Output the data word for word, dropping every image.

(Document images with source code)
**********
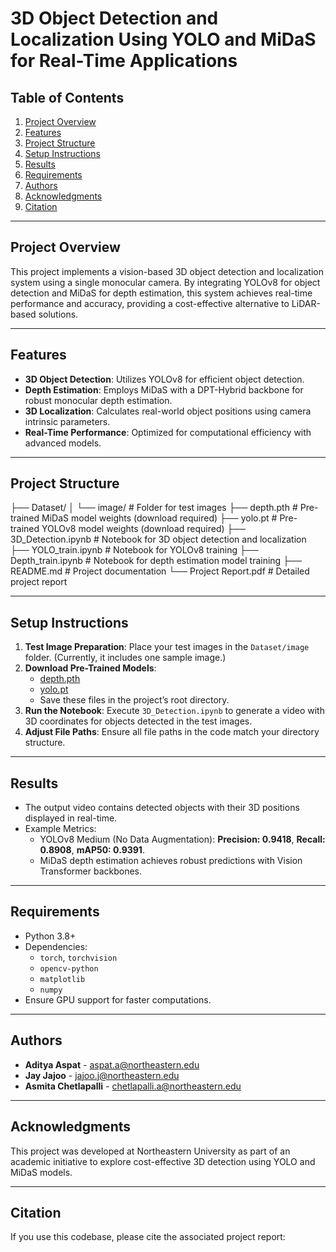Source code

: # 3D Object Detection and Localization Using YOLO and MiDaS for Real-Time Applications

## Table of Contents
1. [Project Overview](#project-overview)
2. [Features](#features)
3. [Project Structure](#project-structure)
4. [Setup Instructions](#setup-instructions)
5. [Results](#results)
6. [Requirements](#requirements)
7. [Authors](#authors)
8. [Acknowledgments](#acknowledgments)
9. [Citation](#citation)

---

## Project Overview
This project implements a vision-based 3D object detection and localization system using a single monocular camera. By integrating YOLOv8 for object detection and MiDaS for depth estimation, this system achieves real-time performance and accuracy, providing a cost-effective alternative to LiDAR-based solutions.

---

## Features
- **3D Object Detection**: Utilizes YOLOv8 for efficient object detection.
- **Depth Estimation**: Employs MiDaS with a DPT-Hybrid backbone for robust monocular depth estimation.
- **3D Localization**: Calculates real-world object positions using camera intrinsic parameters.
- **Real-Time Performance**: Optimized for computational efficiency with advanced models.

---

## Project Structure

├── Dataset/ 
│ └── image/ # Folder for test images 
├── depth.pth # Pre-trained MiDaS model weights (download required) 
├── yolo.pt # Pre-trained YOLOv8 model weights (download required) 
├── 3D_Detection.ipynb # Notebook for 3D object detection and localization 
├── YOLO_train.ipynb # Notebook for YOLOv8 training 
├── Depth_train.ipynb # Notebook for depth estimation model training 
├── README.md # Project documentation 
└── Project Report.pdf # Detailed project report


---

## Setup Instructions
1. **Test Image Preparation**: Place your test images in the `Dataset/image` folder. (Currently, it includes one sample image.)
2. **Download Pre-Trained Models**: 
   - [depth.pth](https://drive.google.com/file/d/1Y72j-CAfJIQt4WkC4brp_TB7W7x7Dt3G/view)
   - [yolo.pt](https://drive.google.com/file/d/1Y72j-CAfJIQt4WkC4brp_TB7W7x7Dt3G/view)
   - Save these files in the project’s root directory.
3. **Run the Notebook**: Execute `3D_Detection.ipynb` to generate a video with 3D coordinates for objects detected in the test images.
4. **Adjust File Paths**: Ensure all file paths in the code match your directory structure.

---

## Results
- The output video contains detected objects with their 3D positions displayed in real-time.
- Example Metrics:
  - YOLOv8 Medium (No Data Augmentation): **Precision: 0.9418**, **Recall: 0.8908**, **mAP50: 0.9391**.
  - MiDaS depth estimation achieves robust predictions with Vision Transformer backbones.

---

## Requirements
- Python 3.8+
- Dependencies:
  - `torch`, `torchvision`
  - `opencv-python`
  - `matplotlib`
  - `numpy`
- Ensure GPU support for faster computations.

---

## Authors
- **Aditya Aspat** - [aspat.a@northeastern.edu](mailto:aspat.a@northeastern.edu)
- **Jay Jajoo** - [jajoo.j@northeastern.edu](mailto:jajoo.j@northeastern.edu)
- **Asmita Chetlapalli** - [chetlapalli.a@northeastern.edu](mailto:chetlapalli.a@northeastern.edu)

---

## Acknowledgments
This project was developed at Northeastern University as part of an academic initiative to explore cost-effective 3D detection using YOLO and MiDaS models.

---

## Citation
If you use this codebase, please cite the associated project report:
**********
Output of the exercise
Source code

: # 3D Object Detection and Localization Using YOLO and MiDaS for Real-Time Applications

## Table of Contents
1. [Project Overview](#project-overview)
2. [Features](#features)
3. [Project Structure](#project-structure)
4. [Setup Instructions](#setup-instructions)
5. [Results](#results)
6. [Requirements](#requirements)
7. [Authors](#authors)
8. [Acknowledgments](#acknowledgments)
9. [Citation](#citation)

---

## Project Overview
This project implements a vision-based 3D object detection and localization system using a single monocular camera. By integrating YOLOv8 for object detection and MiDaS for depth estimation, this system achieves real-time performance and accuracy, providing a cost-effective alternative to LiDAR-based solutions.

---

## Features
- **3D Object Detection**: Utilizes YOLOv8 for efficient object detection.
- **Depth Estimation**: Employs MiDaS with a DPT-Hybrid backbone for robust monocular depth estimation.
- **3D Localization**: Calculates real-world object positions using camera intrinsic parameters.
- **Real-Time Performance**: Optimized for computational efficiency with advanced models.

---

## Project Structure

├── Dataset/ 
│ └── image/ # Folder for test images 
├── depth.pth # Pre-trained MiDaS model weights (download required) 
├── yolo.pt # Pre-trained YOLOv8 model weights (download required) 
├── 3D_Detection.ipynb # Notebook for 3D object detection and localization 
├── YOLO_train.ipynb # Notebook for YOLOv8 training 
├── Depth_train.ipynb # Notebook for depth estimation model training 
├── README.md # Project documentation 
└── Project Report.pdf # Detailed project report


---

## Setup Instructions
1. **Test Image Preparation**: Place your test images in the `Dataset/image` folder. (Currently, it includes one sample image.)
2. **Download Pre-Trained Models**: 
   - [depth.pth](https://drive.google.com/file/d/1Y72j-CAfJIQt4WkC4brp_TB7W7x7Dt3G/view)
   - [yolo.pt](https://drive.google.com/file/d/1Y72j-CAfJIQt4WkC4brp_TB7W7x7Dt3G/view)
   - Save these files in the project’s root directory.
3. **Run the Notebook**: Execute `3D_Detection.ipynb` to generate a video with 3D coordinates for objects detected in the test images.
4. **Adjust File Paths**: Ensure all file paths in the code match your directory structure.

---

## Results
- The output video contains detected objects with their 3D positions displayed in real-time.
- Example Metrics:
  - YOLOv8 Medium (No Data Augmentation): **Precision: 0.9418**, **Recall: 0.8908**, **mAP50: 0.9391**.
  - MiDaS depth estimation achieves robust predictions with Vision Transformer backbones.

---

## Requirements
- Python 3.8+
- Dependencies:
  - `torch`, `torchvision`
  - `opencv-python`
  - `matplotlib`
  - `numpy`
- Ensure GPU support for faster computations.

---

## Authors
- **Aditya Aspat** - [aspat.a@northeastern.edu](mailto:aspat.a@northeastern.edu)
- **Jay Jajoo** - [jajoo.j@northeastern.edu](mailto:jajoo.j@northeastern.edu)
- **Asmita Chetlapalli** - [chetlapalli.a@northeastern.edu](mailto:chetlapalli.a@northeastern.edu)

---

## Acknowledgments
This project was developed at Northeastern University as part of an academic initiative to explore cost-effective 3D detection using YOLO and MiDaS models.

---

## Citation
If you use this codebase, please cite the associated project report:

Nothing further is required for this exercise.